TCNJ Freshman is already a ‘Global Citizen’

TCNJ Freshman is already a ‘Global Citizen’
Nic Freschi and students from one of the K–3 classes he taught in Ecuador.

Last winter, 2011 high school
graduate Nic Freschi sat hunched over in pain in a small room in Ecuador, waiting for his host parents to bring him medicine. TUMS, Pepto-Bismol, Advil—whatever it was, he would take it. As it turned out, relief doesn’t come in tablet form in that part 
of the world.

Freschi, now a TCNJ freshman, said recently that he expected to experience some culture shock while participating in Global Citizen Year, the bridge-year program he took part in after 
graduating from Verona High School, delaying his enrollment at TCNJ until this fall. The program, according to its website, is “designed to unleash the potential of the next generation of young Americans as authentic leaders and effective agents of change.” Participants travel to Africa, Latin America, and Asia.

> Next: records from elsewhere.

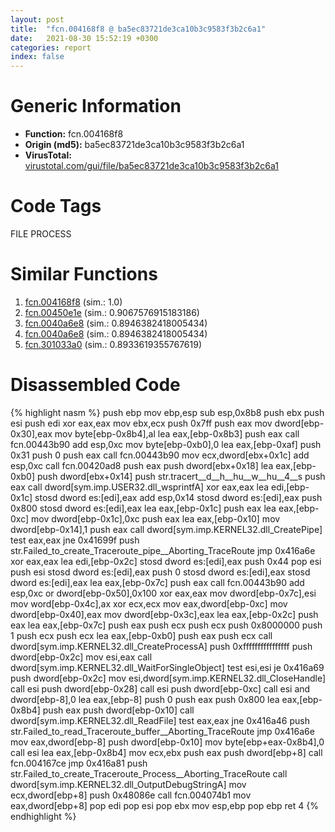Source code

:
 ```yaml
---
layout: post
title:  "fcn.004168f8 @ ba5ec83721de3ca10b3c9583f3b2c6a1"
date:   2021-08-30 15:52:19 +0300
categories: report
index: false
---
```


# Generic Information
- **Function:** fcn.004168f8
- **Origin (md5):** ba5ec83721de3ca10b3c9583f3b2c6a1
- **VirusTotal:** [virustotal.com/gui/file/ba5ec83721de3ca10b3c9583f3b2c6a1][virustotal_ref]

# Code Tags
<span class="tag" id="FILE">FILE</span>
<span class="tag" id="PROCESS">PROCESS</span>


# Similar Functions

1. [fcn.004168f8][similar_1_ref] (sim.: 1.0)
2. [fcn.00450e1e][similar_2_ref] (sim.: 0.9067576915183186)
3. [fcn.0040a6e8][similar_3_ref] (sim.: 0.8946382418005434)
4. [fcn.0040a6e8][similar_4_ref] (sim.: 0.8946382418005434)
5. [fcn.301033a0][similar_5_ref] (sim.: 0.8933619355767619)


# Disassembled Code

{% highlight nasm %}
push ebp
mov ebp,esp
sub esp,0x8b8
push ebx
push esi
push edi
xor eax,eax
mov ebx,ecx
push 0x7ff
push eax
mov dword[ebp-0x30],eax
mov byte[ebp-0x8b4],al
lea eax,[ebp-0x8b3]
push eax
call fcn.00443b90
add esp,0xc
mov byte[ebp-0xb0],0
lea eax,[ebp-0xaf]
push 0x31
push 0
push eax
call fcn.00443b90
mov ecx,dword[ebx+0x1c]
add esp,0xc
call fcn.00420ad8
push eax
push dword[ebx+0x18]
lea eax,[ebp-0xb0]
push dword[ebx+0x14]
push str.tracert__d__h__hu__w__hu__4__s
push eax
call dword[sym.imp.USER32.dll_wsprintfA]
xor eax,eax
lea edi,[ebp-0x1c]
stosd dword es:[edi],eax
add esp,0x14
stosd dword es:[edi],eax
push 0x800
stosd dword es:[edi],eax
lea eax,[ebp-0x1c]
push eax
lea eax,[ebp-0xc]
mov dword[ebp-0x1c],0xc
push eax
lea eax,[ebp-0x10]
mov dword[ebp-0x14],1
push eax
call dword[sym.imp.KERNEL32.dll_CreatePipe]
test eax,eax
jne 0x41699f
push str.Failed_to_create_Traceroute_pipe__Aborting_TraceRoute
jmp 0x416a6e
xor eax,eax
lea edi,[ebp-0x2c]
stosd dword es:[edi],eax
push 0x44
pop esi
push esi
stosd dword es:[edi],eax
push 0
stosd dword es:[edi],eax
stosd dword es:[edi],eax
lea eax,[ebp-0x7c]
push eax
call fcn.00443b90
add esp,0xc
or dword[ebp-0x50],0x100
xor eax,eax
mov dword[ebp-0x7c],esi
mov word[ebp-0x4c],ax
xor ecx,ecx
mov eax,dword[ebp-0xc]
mov dword[ebp-0x40],eax
mov dword[ebp-0x3c],eax
lea eax,[ebp-0x2c]
push eax
lea eax,[ebp-0x7c]
push eax
push ecx
push ecx
push 0x8000000
push 1
push ecx
push ecx
lea eax,[ebp-0xb0]
push eax
push ecx
call dword[sym.imp.KERNEL32.dll_CreateProcessA]
push 0xffffffffffffffff
push dword[ebp-0x2c]
mov esi,eax
call dword[sym.imp.KERNEL32.dll_WaitForSingleObject]
test esi,esi
je 0x416a69
push dword[ebp-0x2c]
mov esi,dword[sym.imp.KERNEL32.dll_CloseHandle]
call esi
push dword[ebp-0x28]
call esi
push dword[ebp-0xc]
call esi
and dword[ebp-8],0
lea eax,[ebp-8]
push 0
push eax
push 0x800
lea eax,[ebp-0x8b4]
push eax
push dword[ebp-0x10]
call dword[sym.imp.KERNEL32.dll_ReadFile]
test eax,eax
jne 0x416a46
push str.Failed_to_read_Traceroute_buffer__Aborting_TraceRoute
jmp 0x416a6e
mov eax,dword[ebp-8]
push dword[ebp-0x10]
mov byte[ebp+eax-0x8b4],0
call esi
lea eax,[ebp-0x8b4]
mov ecx,ebx
push eax
push dword[ebp+8]
call fcn.004167ce
jmp 0x416a81
push str.Failed_to_create_Traceroute_Process__Aborting_TraceRoute
call dword[sym.imp.KERNEL32.dll_OutputDebugStringA]
mov ecx,dword[ebp+8]
push 0x48086e
call fcn.004074b1
mov eax,dword[ebp+8]
pop edi
pop esi
pop ebx
mov esp,ebp
pop ebp
ret 4
{% endhighlight %}


[similar_1_ref]: /report/fcn.004168f8@53687e619dcac7d709f306d061d8daeb
[similar_2_ref]: /report/fcn.00450e1e@c3466bab32f3a73706b87b6042748ed4
[similar_3_ref]: /report/fcn.0040a6e8@53687e619dcac7d709f306d061d8daeb
[similar_4_ref]: /report/fcn.0040a6e8@ba5ec83721de3ca10b3c9583f3b2c6a1
[similar_5_ref]: /report/fcn.301033a0@0a3653d3e8fb1320d70b4e1441359302
[virustotal_ref]: https://www.virustotal.com/gui/file/ba5ec83721de3ca10b3c9583f3b2c6a1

Freschi, who lived in a remote mountain region of Ecuador, said he overcame the language barrier by 
learning phrases in Spanish. But he admitted that being hit with a guinea pig, the local treatment for his particular ailment, caught him a bit off guard.

Despite the episode, Freschi very much enjoyed experiencing the ins and outs of living on a rural farm while teaching English during his time as a Global Citizen Fellow.

“Communicating at first was very difficult, and to be dropped into a new culture with all different kinds of customs and to have to find your way was tough,” he said. But the experiences with his students are ones he will never forget.

“It was interesting coming into school and seeing how important [I was] to the kids, and how much they paid attention,” said Freschi. “They would hold onto me, and hold my hand as I walked around. It was just a very, very cool experience.”

Had he enrolled at TCNJ last fall, Freschi said he would have come in with a sole focus on international studies. But after seeing what life is like in Ecuador, he decided to incorporate engineering and science into his 
course studies.

“Through my experiences there, I saw how important new technologies are in these countries,” said Freschi.